All along the more populated streets, abandoned cars and trucks sat where they died. People were here and there, some walking down the side of the road, others moving in and around the vehicles. For some reason, they seemed more worried about him than he was about them. It started to rain again, which was no surprise.
He cut his speed, reminded himself to be careful.

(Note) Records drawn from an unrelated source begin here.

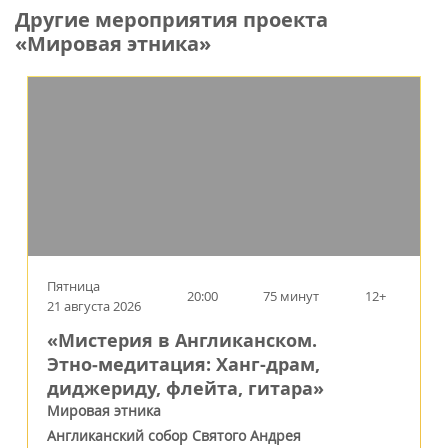
Другие мероприятия проекта
«Мировая этника»
Пятница
20:00
75 минут
12+
21 августа 2026
«Мистерия в Англиканском.
Этно‑медитация: Ханг-драм,
диджериду, флейта, гитара»
Мировая этника
Англиканский собор Святого Андрея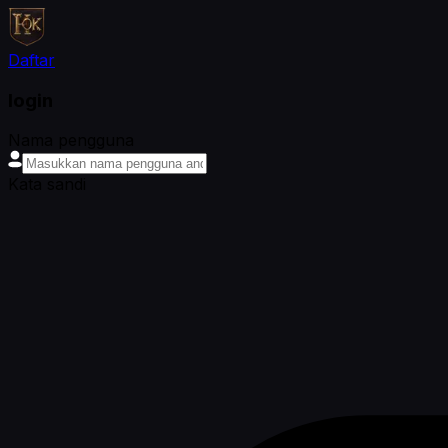
Daftar
login
Nama pengguna
Kata sandi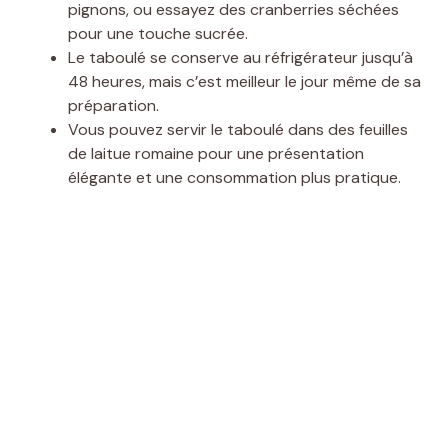
pignons, ou essayez des cranberries séchées
pour une touche sucrée.
Le taboulé se conserve au réfrigérateur jusqu’à
48 heures, mais c’est meilleur le jour même de sa
préparation.
Vous pouvez servir le taboulé dans des feuilles
de laitue romaine pour une présentation
élégante et une consommation plus pratique.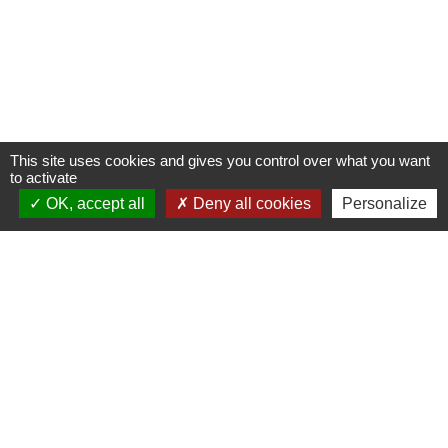
This site uses cookies and gives you control over what you want
to activate
OK, accept all
Deny all cookies
Personalize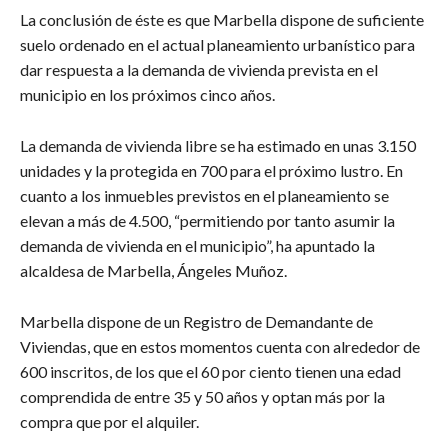
La conclusión de éste es que Marbella dispone de suficiente
suelo ordenado en el actual planeamiento urbanístico para
dar respuesta a la demanda de vivienda prevista en el
municipio en los próximos cinco años.
La demanda de vivienda libre se ha estimado en unas 3.150
unidades y la protegida en 700 para el próximo lustro. En
cuanto a los inmuebles previstos en el planeamiento se
elevan a más de 4.500, “permitiendo por tanto asumir la
demanda de vivienda en el municipio”, ha apuntado la
alcaldesa de Marbella, Ángeles Muñoz.
Marbella dispone de un Registro de Demandante de
Viviendas, que en estos momentos cuenta con alrededor de
600 inscritos, de los que el 60 por ciento tienen una edad
comprendida de entre 35 y 50 años y optan más por la
compra que por el alquiler.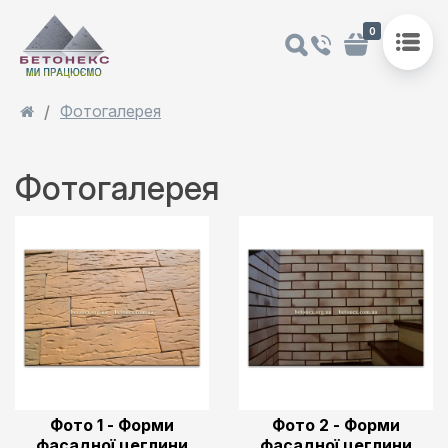
0
Фотогалерея
Фотогалерея
Фото 1 - Форми
Фото 2 - Форми
фасадної цеглини
фасадної цеглини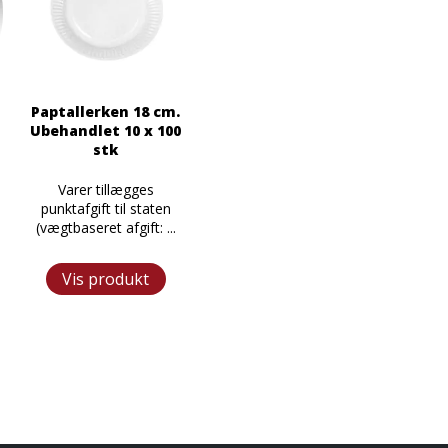
)
Paptallerken 18 cm.
Ubehandlet 10 x 100
stk
Varer tillægges
punktafgift til staten
(vægtbaseret afgift: ...
Vis produkt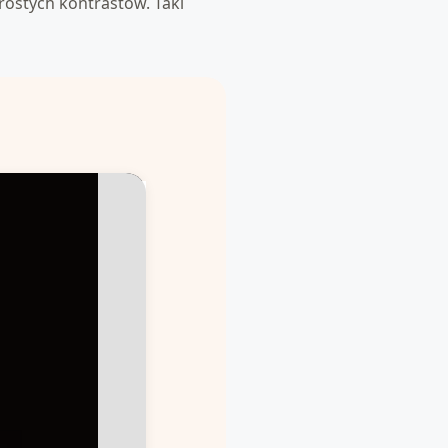
rostych kontrastów. Taki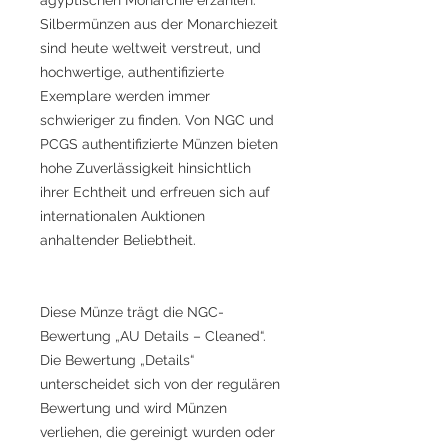
Silbermünzen aus der Monarchiezeit
sind heute weltweit verstreut, und
hochwertige, authentifizierte
Exemplare werden immer
schwieriger zu finden. Von NGC und
PCGS authentifizierte Münzen bieten
hohe Zuverlässigkeit hinsichtlich
ihrer Echtheit und erfreuen sich auf
internationalen Auktionen
anhaltender Beliebtheit.
Diese Münze trägt die NGC-
Bewertung „AU Details – Cleaned“.
Die Bewertung „Details“
unterscheidet sich von der regulären
Bewertung und wird Münzen
verliehen, die gereinigt wurden oder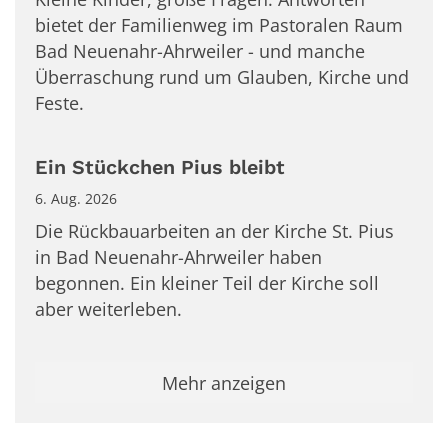
bietet der Familienweg im Pastoralen Raum
Bad Neuenahr-Ahrweiler - und manche
Überraschung rund um Glauben, Kirche und
Feste.
Ein Stückchen Pius bleibt
6. Aug. 2026
Die Rückbauarbeiten an der Kirche St. Pius
in Bad Neuenahr-Ahrweiler haben
begonnen. Ein kleiner Teil der Kirche soll
aber weiterleben.
Mehr anzeigen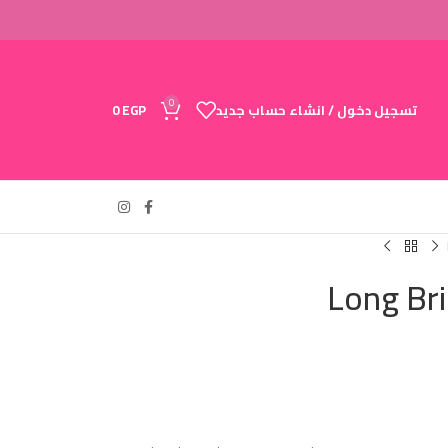
0
تسجيل دخول / انشاء حساب جديد
EGP
0
Long Br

As he neared the city, he saw columns of smoke rising into the damp skies. The rain intensified, the skies bleaker than ever. He took exit 29 to Wilmore/Nicholasville, turned right on 29/Wilmore Road heading to Nicholasville. KY-29/Wilmore Rd eventually became W. Maple Street.
The residential neighborhoods looked peaceful despite the events unfolding. Even though the day was dreary-looking and the temperature had dropped significantly, the mixed smells of wood-burning stoves, moderate rain, and a saturated earth felt invigorating to his soul.
He passed the utilitarian-looking Nicholasville Elementary School and then Nicholasville Apostolic Church knowing that just up the street was the sheriff’s office.
At the corner of N. Maple and S. 3rd Street, a fight had broken out. He was able to get through it unscathed, even though a crowd had gathered. It wasn’t the Hayseed Rebellion so far as he could tell. This was just a couple of good old boys who could probably kill a keg and a few burgers between the two of them.
Up ahead, across from the United Methodist Church, was a single-story brick building. It was small and unassuming with very little parking and nothing to stop the public from pouring in. This was the Jessamine County Sheriff’s Office. There was a small line of people forming outside the door, most of them looking scared, or worn down.